PROVIDED TEXT:
....

Aurora

Amazon Aurora is a relational database offered as a service integrated in AWS's Relational Database Service. Based on the open source MySQL, it is a commercial database that claims to be compatible with MySQL and PostgreSQL while providing superior throughput. As a cloud service, Aurora promises high availability. The system is being actively maintained and updated by Amazon.

History

Aurora was announced on Nov. 12, 2014 in Amazon's re:Invent conference in Las Vegas. It's officially released and ready to use as a service in AWS on July 27, 2015 by being added into Amazon Relational Database Service. A major patch of Aurora was added in October 24, 2017, where Aurora was extended with PostgreSQL compatibilities.

Query Execution

Tuple-at-a-Time Model

Aurora uses the same query execution engine as MySQL.

Concurrency Control

Multi-version Concurrency Control (MVCC)

Aurora decouples the storage engine from its database engine, and the concurrency control protocol is entirely decided by the database engine it used. In the paper that introduced Aurora, the concurrency control model was stated to be exactly the same as the database engine it inherited from. So Aurora has the same concurrency control protocol, MVCC, as MySQL/InnoDB does. InnoDB's MVCC protocol stores a separate data structure for "rollback segments", which are actually undo logs. In the situation of a consistent read (for isolation levels beyond read committed), the logs will be applied in place to reconstruct the requested earlier versions of a row.

....

EXTRACTED INFORMATION:
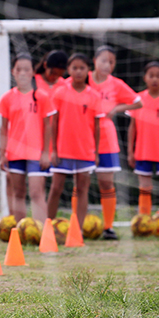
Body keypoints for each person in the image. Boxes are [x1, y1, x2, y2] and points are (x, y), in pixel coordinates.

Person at [80, 46, 142, 240]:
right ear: (94, 60)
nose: (107, 65)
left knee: (106, 184)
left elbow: (138, 102)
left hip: (106, 138)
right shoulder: (84, 77)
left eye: (111, 62)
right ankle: (77, 225)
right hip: (83, 137)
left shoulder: (116, 84)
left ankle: (108, 227)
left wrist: (116, 108)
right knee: (80, 183)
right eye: (103, 60)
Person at [47, 53, 103, 228]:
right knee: (56, 188)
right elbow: (53, 123)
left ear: (88, 71)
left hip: (85, 150)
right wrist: (53, 149)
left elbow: (97, 126)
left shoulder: (94, 96)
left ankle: (77, 230)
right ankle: (48, 227)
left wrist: (96, 151)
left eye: (82, 68)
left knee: (82, 189)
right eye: (74, 68)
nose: (78, 71)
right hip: (63, 150)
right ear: (68, 70)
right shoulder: (60, 92)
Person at [0, 53, 52, 223]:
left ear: (33, 72)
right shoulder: (7, 98)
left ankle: (42, 232)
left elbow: (48, 126)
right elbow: (4, 128)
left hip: (36, 153)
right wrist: (3, 153)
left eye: (26, 69)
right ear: (13, 71)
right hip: (14, 153)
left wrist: (46, 153)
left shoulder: (41, 96)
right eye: (18, 69)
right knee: (18, 193)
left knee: (36, 193)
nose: (22, 73)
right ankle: (20, 232)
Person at [126, 62, 159, 238]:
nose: (154, 79)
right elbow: (132, 127)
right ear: (145, 78)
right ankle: (145, 224)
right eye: (151, 75)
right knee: (144, 188)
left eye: (158, 75)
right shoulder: (138, 100)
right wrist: (130, 151)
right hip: (142, 151)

....

COMPLETE THE FOLLOWING:
1. Using the Aurora text, decide whether each statement agrees with it: (a) Aurora was announced at a conference in Las Vegas; (b) Aurora uses a different query execution engine from MySQL; (c) PostgreSQL compatibility was part of Aurora's 2015 release. Answer yes or no for each and quote the words that settle it.
2. Write out the Aurora text from "Multi-version Concurrency Control" to "versions of a row.".
3. According to the Aurora text, on what date was Aurora officially released as a service in AWS?
Answer using only the Aurora text.

OUTPUTS FOR THE TASKS:
1.
(a) Yes: "Aurora was announced on Nov. 12, 2014 in Amazon's re:Invent conference in Las Vegas."
(b) No: "Aurora uses the same query execution engine as MySQL."
(c) No: "A major patch of Aurora was added in October 24, 2017, where Aurora was extended with PostgreSQL compatibilities."

2.
Multi-version Concurrency Control (MVCC)

Aurora decouples the storage engine from its database engine, and the concurrency control protocol is entirely decided by the database engine it used. In the paper that introduced Aurora, the concurrency control model was stated to be exactly the same as the database engine it inherited from. So Aurora has the same concurrency control protocol, MVCC, as MySQL/InnoDB does. InnoDB's MVCC protocol stores a separate data structure for "rollback segments", which are actually undo logs. In the situation of a consistent read (for isolation levels beyond read committed), the logs will be applied in place to reconstruct the requested earlier versions of a row.

3. July 27, 2015.